◆ **Records supplied**

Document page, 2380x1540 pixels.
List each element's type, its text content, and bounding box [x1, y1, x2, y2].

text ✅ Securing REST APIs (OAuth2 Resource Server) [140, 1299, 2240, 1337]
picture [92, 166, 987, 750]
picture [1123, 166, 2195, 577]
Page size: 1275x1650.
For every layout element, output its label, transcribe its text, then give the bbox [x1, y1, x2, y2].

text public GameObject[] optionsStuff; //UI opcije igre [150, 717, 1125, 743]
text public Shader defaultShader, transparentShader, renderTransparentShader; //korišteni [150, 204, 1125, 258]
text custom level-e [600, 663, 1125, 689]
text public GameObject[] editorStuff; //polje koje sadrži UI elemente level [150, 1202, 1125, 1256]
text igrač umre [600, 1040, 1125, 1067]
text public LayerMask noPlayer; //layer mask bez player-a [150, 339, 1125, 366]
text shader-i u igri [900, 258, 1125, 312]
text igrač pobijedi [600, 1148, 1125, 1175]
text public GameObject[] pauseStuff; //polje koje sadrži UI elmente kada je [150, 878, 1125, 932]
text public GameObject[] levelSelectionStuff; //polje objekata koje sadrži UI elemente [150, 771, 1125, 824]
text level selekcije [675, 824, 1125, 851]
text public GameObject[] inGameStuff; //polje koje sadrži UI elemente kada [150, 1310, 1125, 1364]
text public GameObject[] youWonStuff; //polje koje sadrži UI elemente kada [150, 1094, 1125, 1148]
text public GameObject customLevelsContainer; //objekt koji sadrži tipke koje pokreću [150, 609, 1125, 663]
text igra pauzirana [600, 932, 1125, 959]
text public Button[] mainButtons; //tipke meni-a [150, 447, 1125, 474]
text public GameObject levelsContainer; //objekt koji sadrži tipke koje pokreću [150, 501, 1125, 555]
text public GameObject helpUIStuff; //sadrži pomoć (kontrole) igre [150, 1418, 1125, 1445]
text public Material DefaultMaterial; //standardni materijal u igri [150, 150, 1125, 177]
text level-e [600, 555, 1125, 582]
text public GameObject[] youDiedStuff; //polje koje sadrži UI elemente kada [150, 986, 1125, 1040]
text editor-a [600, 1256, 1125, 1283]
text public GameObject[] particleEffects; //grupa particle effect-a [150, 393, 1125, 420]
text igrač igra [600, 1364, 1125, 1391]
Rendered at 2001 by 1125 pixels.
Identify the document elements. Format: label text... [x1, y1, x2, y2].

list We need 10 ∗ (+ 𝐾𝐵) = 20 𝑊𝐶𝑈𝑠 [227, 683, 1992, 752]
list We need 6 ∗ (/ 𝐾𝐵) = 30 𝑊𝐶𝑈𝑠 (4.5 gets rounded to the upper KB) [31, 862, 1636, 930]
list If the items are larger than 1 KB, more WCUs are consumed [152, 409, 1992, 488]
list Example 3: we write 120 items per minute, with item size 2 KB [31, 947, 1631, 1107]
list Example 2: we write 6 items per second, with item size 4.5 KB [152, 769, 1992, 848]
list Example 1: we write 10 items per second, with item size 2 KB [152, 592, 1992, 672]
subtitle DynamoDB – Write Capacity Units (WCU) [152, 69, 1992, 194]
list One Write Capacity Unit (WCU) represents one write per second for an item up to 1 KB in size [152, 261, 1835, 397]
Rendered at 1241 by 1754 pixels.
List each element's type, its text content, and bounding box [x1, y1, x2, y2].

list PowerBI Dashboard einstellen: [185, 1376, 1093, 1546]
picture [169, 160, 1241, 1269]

◆ **Exercise goal**
Please report all lines in the entries where "Rendered" appears.

◆ **Written answer**
Rendered at 2001 by 1125 pixels.
Rendered at 1241 by 1754 pixels.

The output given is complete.